Round-the-clock social media requires a round-the-clock response. More and more people are using social media to praise or air their grievances about the products and services they receive in both business-to-consumer and, increasingly, business-to-business environments.

Consumers are choosing to take notice of complete strangers rather than rely on the traditional word-of-mouth reputation or the opinion of a friend. As a result, companies need to know what customers are saying about them at all times.

The rise of social media poses today’s IT professionals with a real conundrum. Traditionally, IT decision-makers have frequently taken the decision to block social media networking sites in the workplace for fear of compromising corporate network security or for reasons of reduced staff productivity.

However, banning social media entirely effectively shuts down a valuable sales channel and isolates companies from what their customers are saying about them, denying them the right to reply where they can protect and defend their brand.

The best way forward is to adopt an IT service management approach to social media. There are many success stories which prove how the IT department can and does take an active lead in creating a best practice technology framework that demonstrably contributes to commercial success.
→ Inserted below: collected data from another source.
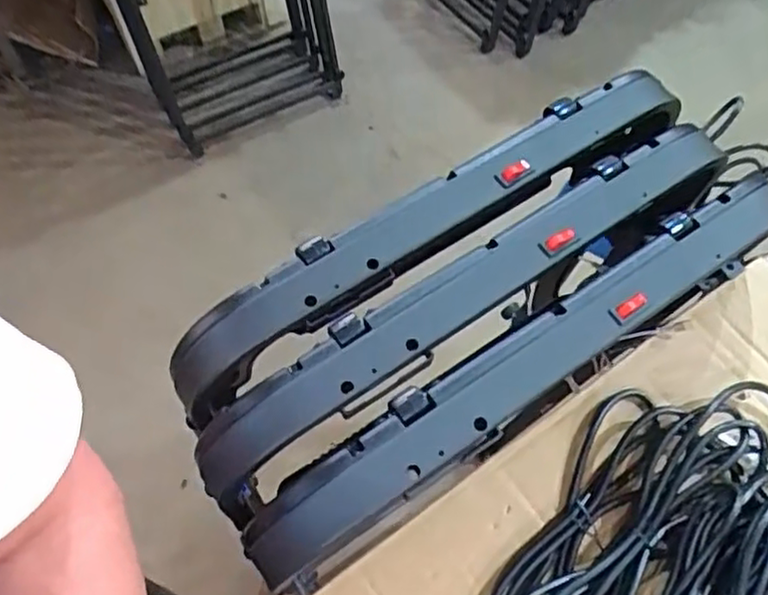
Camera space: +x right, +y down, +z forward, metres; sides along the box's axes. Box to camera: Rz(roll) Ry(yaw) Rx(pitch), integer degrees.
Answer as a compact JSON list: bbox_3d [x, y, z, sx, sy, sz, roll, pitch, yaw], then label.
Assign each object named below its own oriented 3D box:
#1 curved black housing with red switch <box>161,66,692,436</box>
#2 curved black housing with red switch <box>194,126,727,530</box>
[{"bbox_3d":[0.042,-0.047,0.529,0.440,0.092,0.054,-28,62,-15],"label":"curved black housing with red switch"},{"bbox_3d":[0.063,-0.002,0.496,0.444,0.107,0.062,-31,62,-17],"label":"curved black housing with red switch"}]

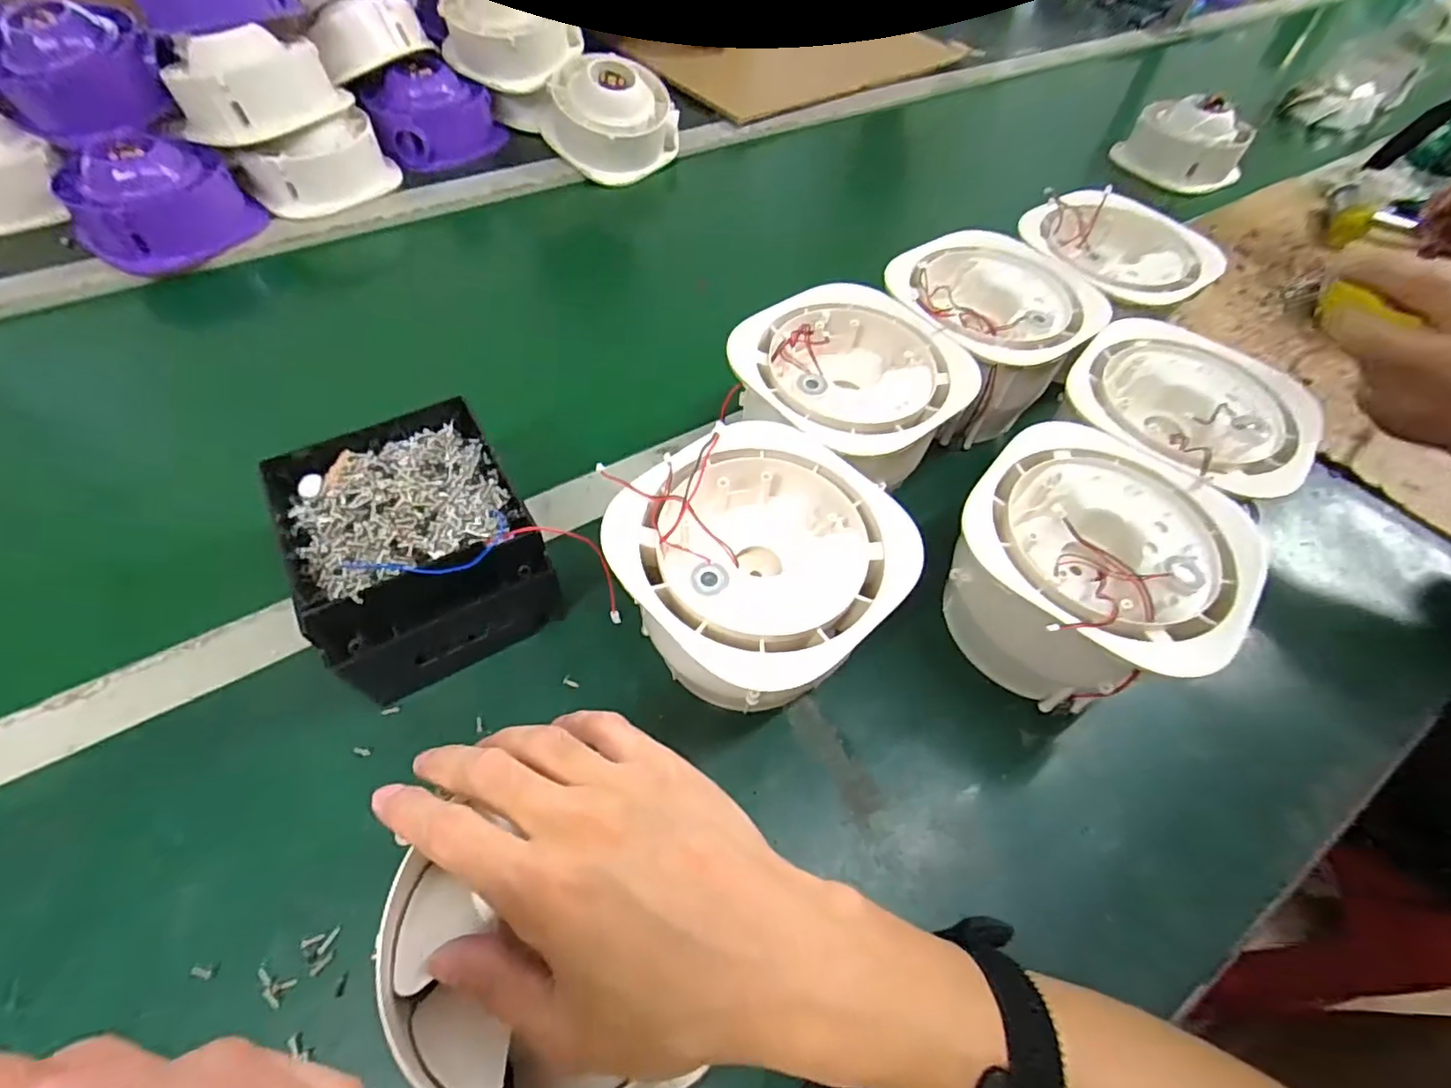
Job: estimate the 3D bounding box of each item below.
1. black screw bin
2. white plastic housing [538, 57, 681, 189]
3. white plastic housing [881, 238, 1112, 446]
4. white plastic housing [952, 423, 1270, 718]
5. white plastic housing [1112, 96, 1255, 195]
[{"bbox_3d":[-0.183,-0.002,0.365,0.118,0.074,0.146,-26,61,-20],"label":"black screw bin"},{"bbox_3d":[-0.134,-0.493,0.706,0.121,0.087,0.132,36,61,19],"label":"white plastic housing"},{"bbox_3d":[0.194,-0.159,0.484,0.148,0.091,0.150,35,60,18],"label":"white plastic housing"},{"bbox_3d":[0.200,0.021,0.356,0.136,0.088,0.149,37,61,19],"label":"white plastic housing"},{"bbox_3d":[0.640,-0.561,0.859,0.156,0.080,0.113,35,59,19],"label":"white plastic housing"}]

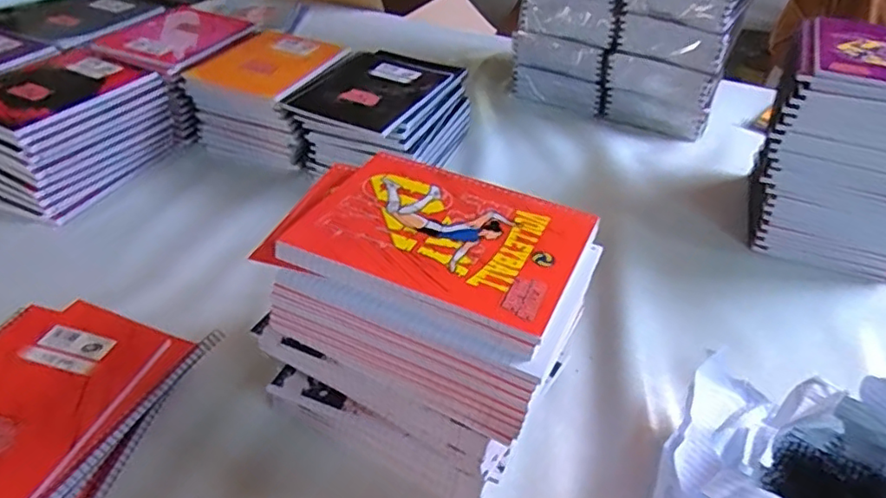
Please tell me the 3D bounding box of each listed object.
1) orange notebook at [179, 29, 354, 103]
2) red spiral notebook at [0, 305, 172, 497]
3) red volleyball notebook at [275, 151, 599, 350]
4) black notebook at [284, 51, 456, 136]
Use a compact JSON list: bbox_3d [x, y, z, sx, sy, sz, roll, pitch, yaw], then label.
[{"bbox_3d":[-0.242,-0.265,0.853,0.165,0.019,0.195,17,40,18],"label":"orange notebook"},{"bbox_3d":[-0.355,0.130,0.486,0.161,0.010,0.211,12,39,11],"label":"red spiral notebook"},{"bbox_3d":[0.002,-0.011,0.446,0.196,0.012,0.151,18,40,18],"label":"red volleyball notebook"},{"bbox_3d":[-0.089,-0.224,0.821,0.169,0.018,0.218,18,43,18],"label":"black notebook"}]

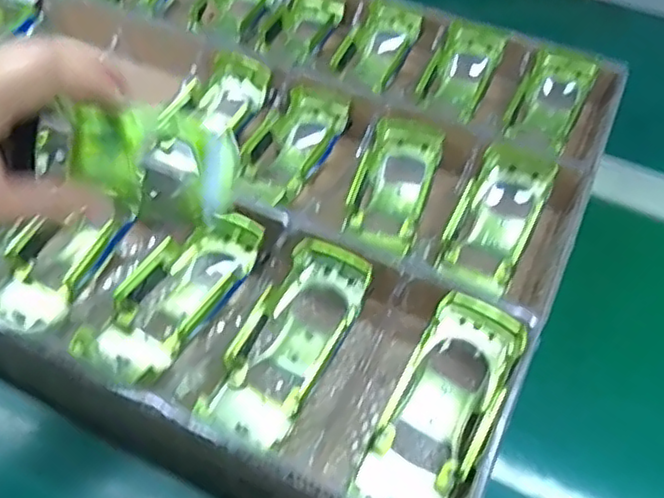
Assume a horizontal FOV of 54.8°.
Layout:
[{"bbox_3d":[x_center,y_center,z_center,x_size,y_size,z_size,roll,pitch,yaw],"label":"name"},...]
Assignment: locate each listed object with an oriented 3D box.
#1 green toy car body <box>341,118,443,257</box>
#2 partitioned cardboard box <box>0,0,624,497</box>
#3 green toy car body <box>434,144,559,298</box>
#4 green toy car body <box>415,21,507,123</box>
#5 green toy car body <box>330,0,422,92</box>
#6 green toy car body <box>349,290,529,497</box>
[{"bbox_3d":[0.046,-0.049,0.477,0.053,0.031,0.116,17,51,9],"label":"green toy car body"},{"bbox_3d":[-0.129,-0.108,0.514,0.632,0.050,0.473,23,52,13],"label":"partitioned cardboard box"},{"bbox_3d":[0.119,-0.025,0.459,0.052,0.030,0.116,24,70,15],"label":"green toy car body"},{"bbox_3d":[0.115,-0.160,0.564,0.055,0.029,0.089,23,81,5],"label":"green toy car body"},{"bbox_3d":[0.044,-0.180,0.585,0.055,0.044,0.092,25,52,15],"label":"green toy car body"},{"bbox_3d":[0.062,0.090,0.355,0.053,0.035,0.124,25,71,16],"label":"green toy car body"}]

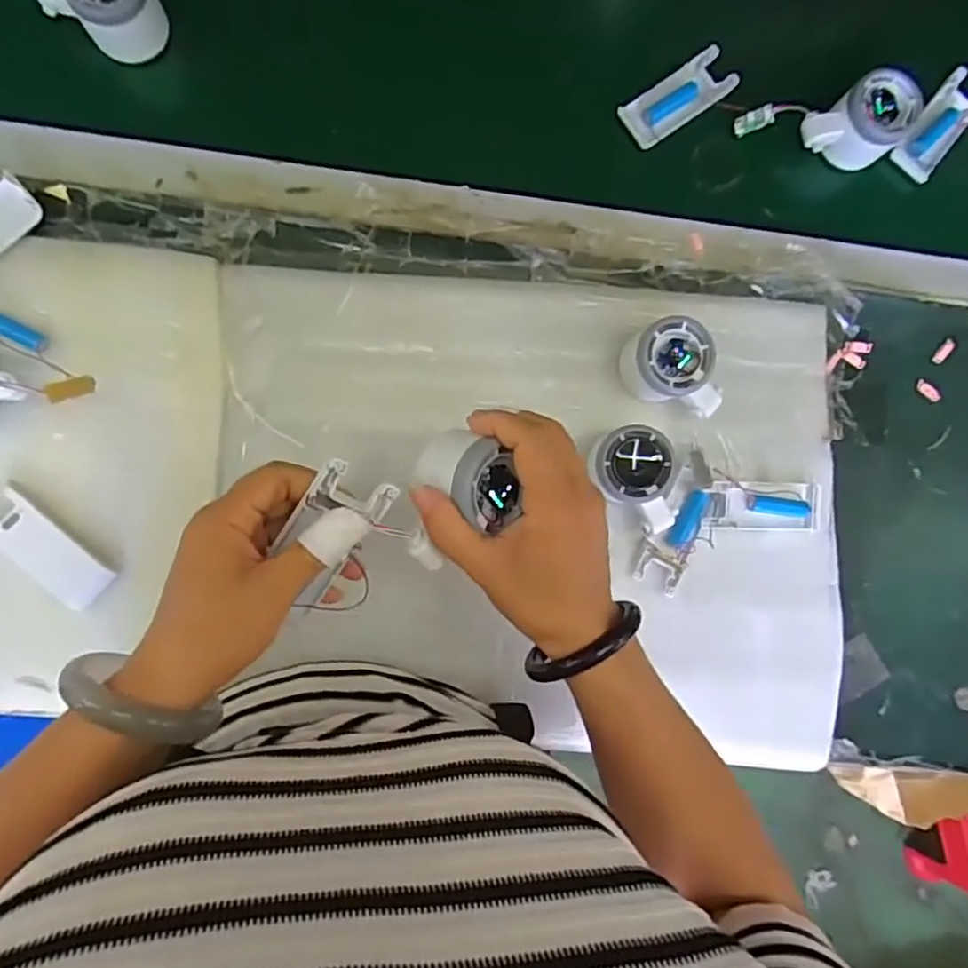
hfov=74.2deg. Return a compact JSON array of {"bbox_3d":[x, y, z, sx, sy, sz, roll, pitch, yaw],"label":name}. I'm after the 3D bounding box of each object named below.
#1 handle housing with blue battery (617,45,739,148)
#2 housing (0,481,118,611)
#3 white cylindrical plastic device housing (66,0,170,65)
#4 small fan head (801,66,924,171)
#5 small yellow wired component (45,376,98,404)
[{"bbox_3d":[0.166,-0.327,0.544,0.100,0.011,0.041,-36,92,-5],"label":"handle housing with blue battery"},{"bbox_3d":[-0.322,0.048,0.470,0.098,0.012,0.038,44,85,-3],"label":"housing"},{"bbox_3d":[-0.276,-0.362,0.482,0.057,0.045,0.058,-32,92,-6],"label":"white cylindrical plastic device housing"},{"bbox_3d":[0.311,-0.298,0.531,0.077,0.048,0.063,-32,92,-6],"label":"small fan head"},{"bbox_3d":[-0.293,-0.068,0.455,0.032,0.004,0.013,-30,136,-36],"label":"small yellow wired component"}]

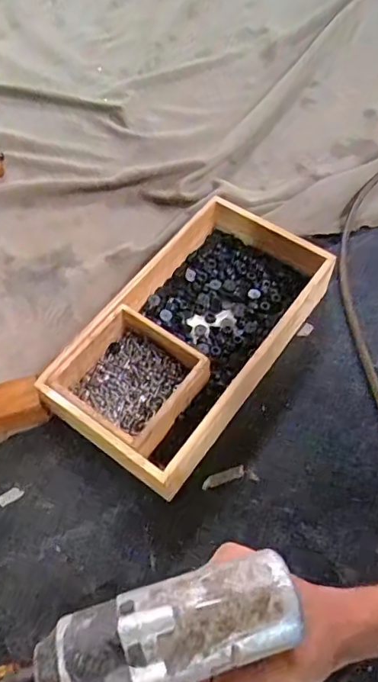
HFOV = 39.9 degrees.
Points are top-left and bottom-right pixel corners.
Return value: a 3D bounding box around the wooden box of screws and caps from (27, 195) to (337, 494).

High profile brands such as Anglian Water and Vision Express, for example, have introduced flexible but process-driven service management infrastructures that have enabled them to become role models for the rest of their organisation. In just one year, Vision Express raised SLA performance from 87% to 96% and premier contract catering firm Elior has extended the functionality of its IT service desk to other departments including purchasing, supplier management and HR with considerable success.

IT has long been the vanguard of new technologies and processes that ultimately impact the bottom line. Most importantly, vendors should continually strive to improve their service management product offering and invest in developing innovative new technology that addresses their customers’ changing social media requirements.

Sophisticated applications that integrate seamlessly with today’s social media networking sites will enable organisations to track industry perception of their products and services so that they can proactively respond to complaints and ultimately encourage consumers to provide direct and constructive feedback online.

Along with the right technology, IT should develop a best practice social media policy that supports existing corporate HR and operational risk management procedures and is communicated widely across the organisation in the usual manner.

Social media is no longer the exclusive domain of marketers. The time has come for the IT department to become the corporate hub and centre of excellence for social media. By applying their already extensive expertise and proven track record in service management, IT directors are perfectly placed to help their client-facing departments increase their digital presence in the workplace and use it for competitive, commercial advantage.